We reported the PC-TFET as a novel hybrid steep-slope electronic switch, combining two steep switching mechanisms in a single device, and its detailed characterization in a broad range of temperatures up to values approaching the transition temperature of VO₂. The unique combination of BTBT in TFET and MIT in VO₂ leads to excellent figures of merit for digital electronics such as an I _on/I _off ratio better than 5.5 × 10⁶ and a subthreshold swing lower than 10 mV/dec over 3 decades of currents. We observe low dependence on temperature of the swing of the PC-TFET in gate configuration, ranging from 4.0 mV/dec at room temperature to 7.8 mV/dec at 45 °C. Moreover, we have demonstrated that the underlying mechanism for the abrupt switching behaviour is the internal gate voltage amplification, leading to a sub-unity equivalent body factor. Such lower-than-1 body factor to achieve subthermionic switching is a much more general design criterion than the previous principle of negative capacitance, serving as a performance booster for both TFETs and MOSFETs. The PC-TFET represents an important step forward for beyond CMOS electronics, exploiting for the first time the full potential of the VO₂ MIT in in an electrically gated 3-terminal architecture and opening new perspectives for low power electronics and neuromorphic computing.

Methods

Fabrication of experimental devices

VO₂ nanogap switches were fabricated on a silicon substrate with a 200 nm thick SiO₂ layer on top. The VO₂ layer was deposited by reactive magnetron sputtering at 600 °C of a pure vanadium target, with detailed experimental conditions reported elsewhere⁶⁹. Electrical contacts were defined by electron beam lithography on PMMA/MMA and lift-off of a 100 nm thick platinum film deposited by sputtering. The VO₂ areas around the switch are then removed by electron beam lithography on ZEP and ion beam etching. Strained silicon GAA TFETs have been fabricated on a silicon on insulator substrate using a process based on doping segregation from NiSi₂ ⁷⁰.

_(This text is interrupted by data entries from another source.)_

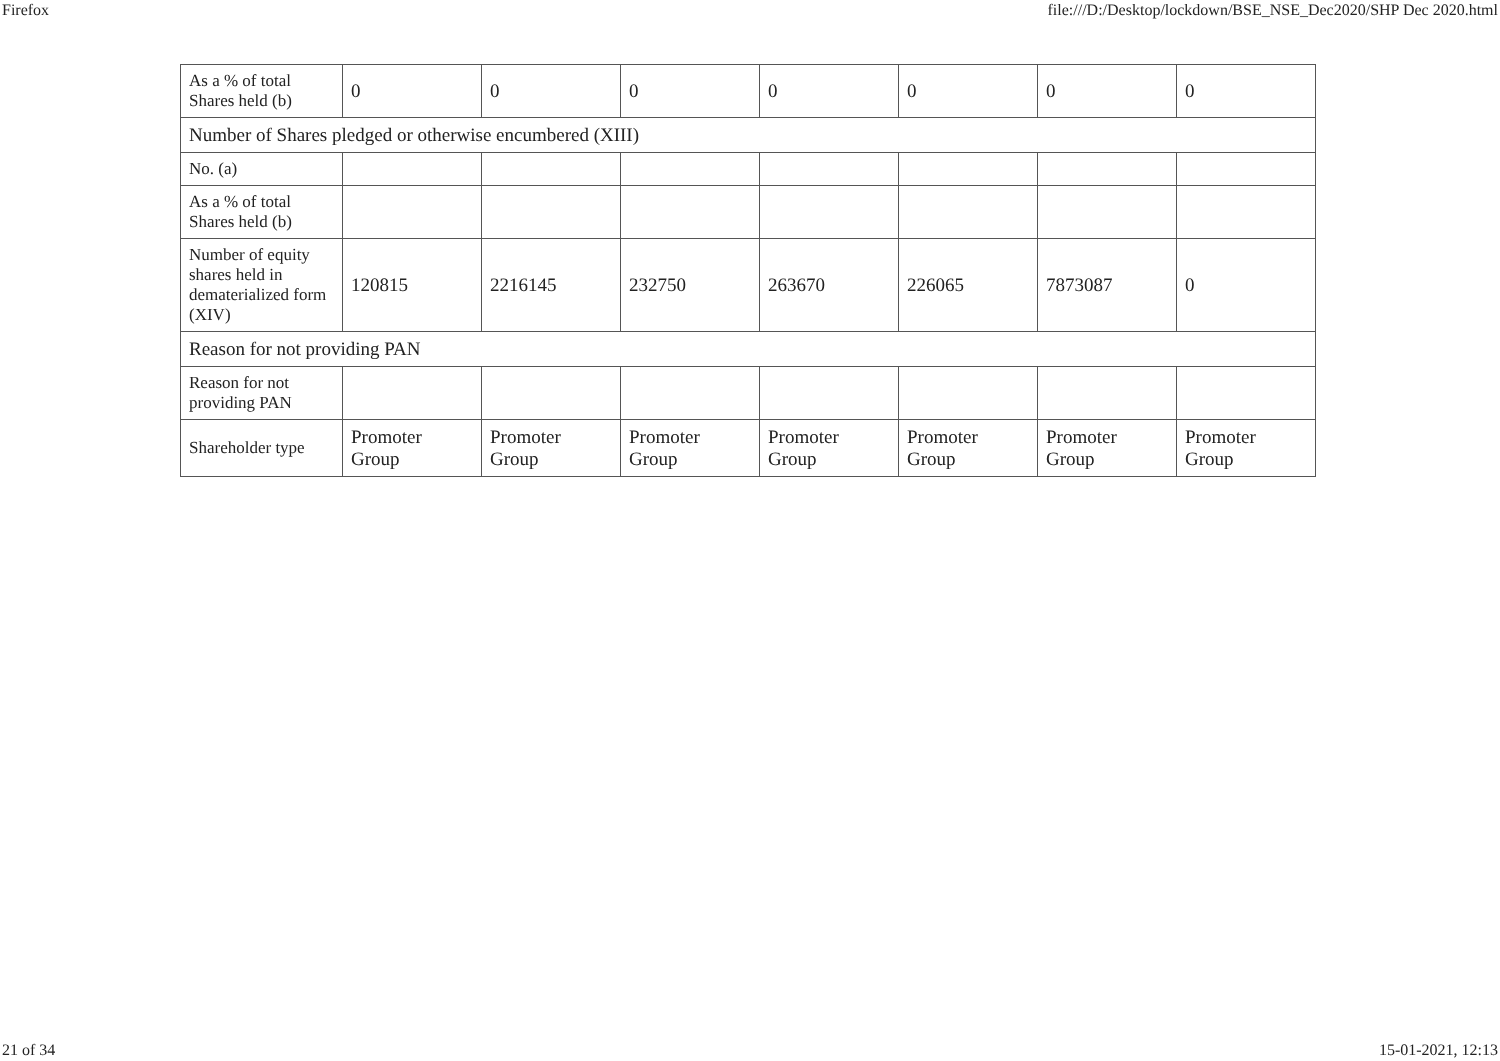Firefox file:///D:/Desktop/lockdown/BSE_NSE_Dec2020/SHP Dec 2020.html
| As a % of total Shares held (b) | 0 | 0 | 0 | 0 | 0 | 0 | 0 |
| Number of Shares pledged or otherwise encumbered (XIII) | | | | | | | |
| No. (a) | | | | | | | |
| As a % of total Shares held (b) | | | | | | | |
| Number of equity shares held in dematerialized form (XIV) | 120815 | 2216145 | 232750 | 263670 | 226065 | 7873087 | 0 |
| Reason for not providing PAN | | | | | | | |
| Reason for not providing PAN | | | | | | | |
| Shareholder type | Promoter Group | Promoter Group | Promoter Group | Promoter Group | Promoter Group | Promoter Group | Promoter Group |
21 of 34 15-01-2021, 12:13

TCAD simulations for surface potential extraction

TCAD simulations were performed using Sentaurus TCAD Suite 2014.09. We simulated a strained silicon double gate TFET with channel thickness T _CH = 5 nm, oxide thickness T _OX = 3 nm with HfO₂ (ε _r = 22) gate metal workfunction of ϕ _m = 4.1 eV corresponding to TiN. The source doping is N _S = 1 × 10²⁰ cm⁻³ and the drain doping is N _D = 1 × 10¹⁹ cm⁻³ with abrupt junctions. Since the semiconductor layer is extremely thin, we have enlarged the bandgap by 70 meV, corresponding to the quantized state of the [100] ellipsoids. However, this increase is cancelled out by the strain on the nanowires, which results in an overall bandgap reduction of ΔE _g = −25 meV. All the simulated surface potential values reported in this work are taken from 0.1 Å below the semiconductor-oxide interface. The surface potential plots in function of V _GS (Fig. 5a,b) are taken at the tunneling junction, while the full potential profile across the channel is reported in Supplementary Fig. 9.